If the SDL is Operating at a Higher Frequency:
Greater capacity with additional bandwidth.
Greater capacity in hotspot areas such as stadiums or shopping malls.
Challenges of SDL Implementation
While SDL has clear benefits and advantages, it also presents technical challenges to network operators.
- Device Compatibility
Not all user equipment (UE) will support supplemental downlink bands. It must possess carrier aggregation capabilities.
- Spectrum Licensing
Using SDL entails having dedicated unpaired spectrum, which is not always available or affordable.
- Synchronization and Interference
A downlink carrier from SDL can lead to increased interference if it is delayed and not synchronized with neighboring cells.
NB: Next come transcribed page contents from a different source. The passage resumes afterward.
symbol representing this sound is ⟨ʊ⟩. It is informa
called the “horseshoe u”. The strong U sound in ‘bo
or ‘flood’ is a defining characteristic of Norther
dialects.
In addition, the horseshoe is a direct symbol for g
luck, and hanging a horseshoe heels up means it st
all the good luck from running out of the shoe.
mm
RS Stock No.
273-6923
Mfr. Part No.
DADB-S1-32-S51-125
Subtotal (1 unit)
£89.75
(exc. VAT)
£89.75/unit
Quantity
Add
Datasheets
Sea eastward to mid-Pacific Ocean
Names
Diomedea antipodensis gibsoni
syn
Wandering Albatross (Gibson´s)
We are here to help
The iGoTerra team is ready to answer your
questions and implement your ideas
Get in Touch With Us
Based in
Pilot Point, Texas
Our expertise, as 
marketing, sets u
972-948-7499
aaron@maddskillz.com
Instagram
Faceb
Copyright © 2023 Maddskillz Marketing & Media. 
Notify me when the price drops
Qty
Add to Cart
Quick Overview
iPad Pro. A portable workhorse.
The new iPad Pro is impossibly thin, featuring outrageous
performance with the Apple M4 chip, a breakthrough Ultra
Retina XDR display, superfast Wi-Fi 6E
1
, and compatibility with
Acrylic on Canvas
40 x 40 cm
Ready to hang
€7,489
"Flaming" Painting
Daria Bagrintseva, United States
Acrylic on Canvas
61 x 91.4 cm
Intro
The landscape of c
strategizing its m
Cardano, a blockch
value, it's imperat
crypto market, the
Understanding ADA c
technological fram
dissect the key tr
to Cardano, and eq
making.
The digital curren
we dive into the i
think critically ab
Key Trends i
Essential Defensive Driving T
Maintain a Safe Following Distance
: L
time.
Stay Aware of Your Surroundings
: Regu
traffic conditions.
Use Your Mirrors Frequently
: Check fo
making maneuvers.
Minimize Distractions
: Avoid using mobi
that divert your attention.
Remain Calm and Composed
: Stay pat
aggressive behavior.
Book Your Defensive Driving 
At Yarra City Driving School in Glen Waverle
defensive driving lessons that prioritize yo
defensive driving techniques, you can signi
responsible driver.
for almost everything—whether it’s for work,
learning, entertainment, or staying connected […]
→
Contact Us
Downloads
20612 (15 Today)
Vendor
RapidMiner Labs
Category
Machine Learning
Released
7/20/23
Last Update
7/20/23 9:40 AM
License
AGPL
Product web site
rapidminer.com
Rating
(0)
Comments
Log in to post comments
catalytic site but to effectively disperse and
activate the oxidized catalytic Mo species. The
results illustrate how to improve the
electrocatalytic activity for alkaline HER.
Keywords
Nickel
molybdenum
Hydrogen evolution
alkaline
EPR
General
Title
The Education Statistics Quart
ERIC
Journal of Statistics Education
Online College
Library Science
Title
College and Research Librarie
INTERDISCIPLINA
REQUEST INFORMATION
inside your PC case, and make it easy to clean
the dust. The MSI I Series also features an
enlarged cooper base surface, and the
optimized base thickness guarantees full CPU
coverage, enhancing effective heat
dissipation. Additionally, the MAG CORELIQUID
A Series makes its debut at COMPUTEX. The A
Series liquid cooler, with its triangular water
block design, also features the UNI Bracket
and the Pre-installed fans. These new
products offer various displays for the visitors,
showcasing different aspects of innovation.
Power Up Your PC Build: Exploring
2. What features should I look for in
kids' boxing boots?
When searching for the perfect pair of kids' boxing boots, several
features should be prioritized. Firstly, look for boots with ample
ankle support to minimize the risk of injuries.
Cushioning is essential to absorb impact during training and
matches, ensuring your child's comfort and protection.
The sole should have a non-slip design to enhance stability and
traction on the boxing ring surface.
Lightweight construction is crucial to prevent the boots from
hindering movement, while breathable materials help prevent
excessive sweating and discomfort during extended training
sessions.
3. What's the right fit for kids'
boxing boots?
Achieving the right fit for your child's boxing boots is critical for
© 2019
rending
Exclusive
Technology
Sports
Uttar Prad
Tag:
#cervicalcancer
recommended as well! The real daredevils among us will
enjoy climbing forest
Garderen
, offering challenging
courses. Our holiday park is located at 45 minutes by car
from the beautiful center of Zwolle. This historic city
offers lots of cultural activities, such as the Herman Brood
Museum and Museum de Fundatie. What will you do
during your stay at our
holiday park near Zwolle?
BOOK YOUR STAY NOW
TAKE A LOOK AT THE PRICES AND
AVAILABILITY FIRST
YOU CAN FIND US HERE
- Network Planning Complexity
Engineers will have to plan for SDL, as well as how the 3GPP defines and specifies the interaction with existing FDD/TDD cells, while still maintaining the true purpose of SDL to achieve load balancing.
Conclusion
Supplementary Downlink (SDL) is an important new technology that helps LTE and 5G networks accommodate significant downlink data loads.
By leveraging excess unpaired spectrum for downlink-only transmissions, SDL increases:
Data throughput,
Coverage, and
Spectrum flexibility.
Whether used as an FDD or TDD solution, SDL enables the network to provide faster, more reliable data services, and stays close to the cell edge.